The medical and pharmaceutical communities have, however, over the last 50 years have redefined the yardstick by which we measure survival rates. Where weeks and months were the norm in the 50's and 60's, we now measure survival rates in the percentage of survivors after 5 or 10 years.
Still, over 500,000 will die this year from cancer in the United States.
In the face of tens of billions of dollars spent each year in the public and private sectors, 1,500 people will die every day of some form of cancer.
Last week, in the aftermath of the announcement that Supreme Court Justice Ruth Bader-Ginsburg had been diagnosed with pancreatic cancer, Hollywood actor Patrick Swayze wrote an open letter to Congress urging action on $10 billion of cancer research funding.
Having survived thyroid cancer myself and after losing my father (lung), an uncle and my best friend (pancreatic) in succession, I am sympathetic to the desire by survivors and their families for a cure. In these days of increased reliance on government it is also natural to believe that increased research funding by Congress will bring these cures to us more quickly.
Unfortunately, because the government and pharmaceutical research communities have stubbornly clung to the goal of treating and curing late-stage cancer victims, the $10 billion Swayze asks Congress to dedicate will be money Quixotically wasted on a recalcitrant disease that has defied virtually every attempt at late-stage cures. Cure rates for late stage breast, pancreatic and ovarian cancer have barely budged in the last 30 years while cure rates for early stage victims of the same disease have increased substantially.
This is why, in addition to lobbying Congress to set aside funds for cancer research, it is critical that this money be earmarked for programs designed to catch cancer in its earliest stages. Patients diagnosed with Stage I or II ovarian cancer have a 10-year survival rate approaching 90%. That rate drops below 10% for cancer patients diagnosed in the later stages. Pancreatic Cancer - the type afflicting Justice Ginsburg - is highly deadly because only 3% of cases are detected in the early stages where survival rates are high. Justice Ginsburg's pancreatic cancer was detected incidentally during a recall appointment for her colon cancer.

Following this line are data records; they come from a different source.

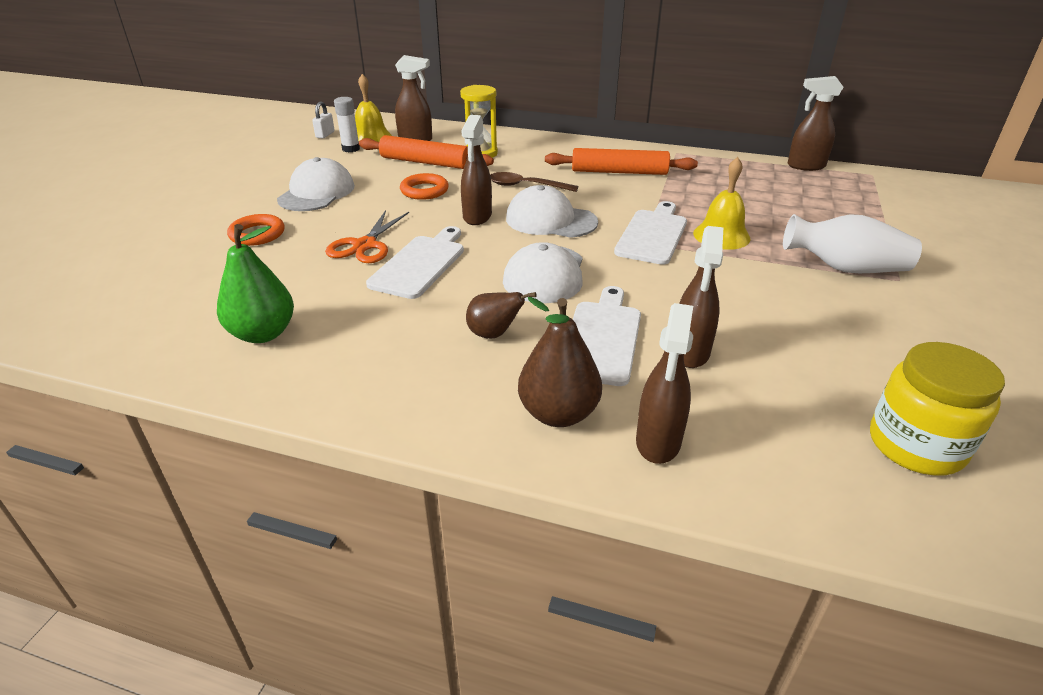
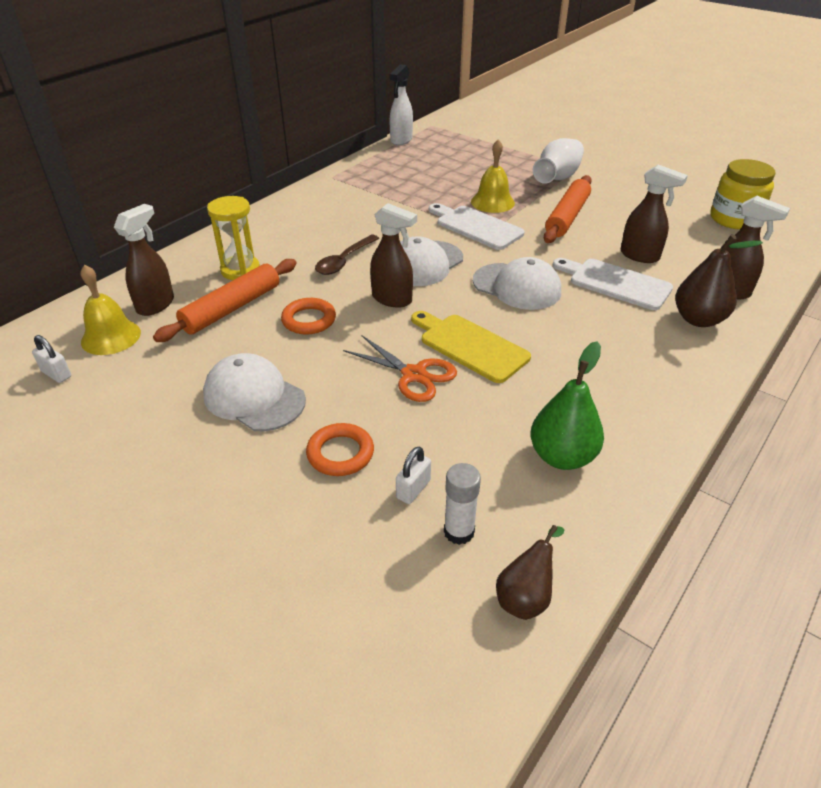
camera: 70 degrees left, 5 degrees up
(217, 269) = (413, 489): none -> white padlock
(351, 149) = (135, 357): white glue stick -> white glue stick (459, 532)
(420, 264) = (470, 346): white cutting board -> yellow cutting board
(497, 335) = (599, 326): brown pear -> brown pear (525, 597)
(619, 172) = (350, 211): orange rolling pin -> orange rolling pin (567, 217)
(805, 166) = (401, 140): brown spray bottle -> white spray bottle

Most Americans do not have the quality of health care afforded Supreme Court Justices or movie stars and as a result do not get scanned for cancer until they are symptomatic. In most cases - this is too late.
Cancer treatments is less expensive and highly effective in the early stages - dramatically more expensive and less effective in the lates stages. Deaths from breast cancer and ovarian cancer have dropped precipitously as the mammogram and pap smear have become a routine part of the American standard of health care. Deaths form lung and pancreatic cancer would experience a similar decline if Congress would redirect the billions of dollars currently being thrown into late-stage cancer cures towards a national effort to support early detection of all types of cancer.
Money could and should be spent on programs that lower the cost of cancer screening. Early detection can increase the quality of life for those stricken with these deadly diseases and ultimately lower the cost of American health care. The National Institutes of Health estimates that 140 million Americans will be diagnosed with some form of cancer during their lifetime.
At a time when every dollar of government spending is precious, let us ensure that whatever money Congress spends is spent effectively -- focused on catching those cancers at the earliest possible moment so that doctors can have the best possible chance to treat the cancer successfully and save lives.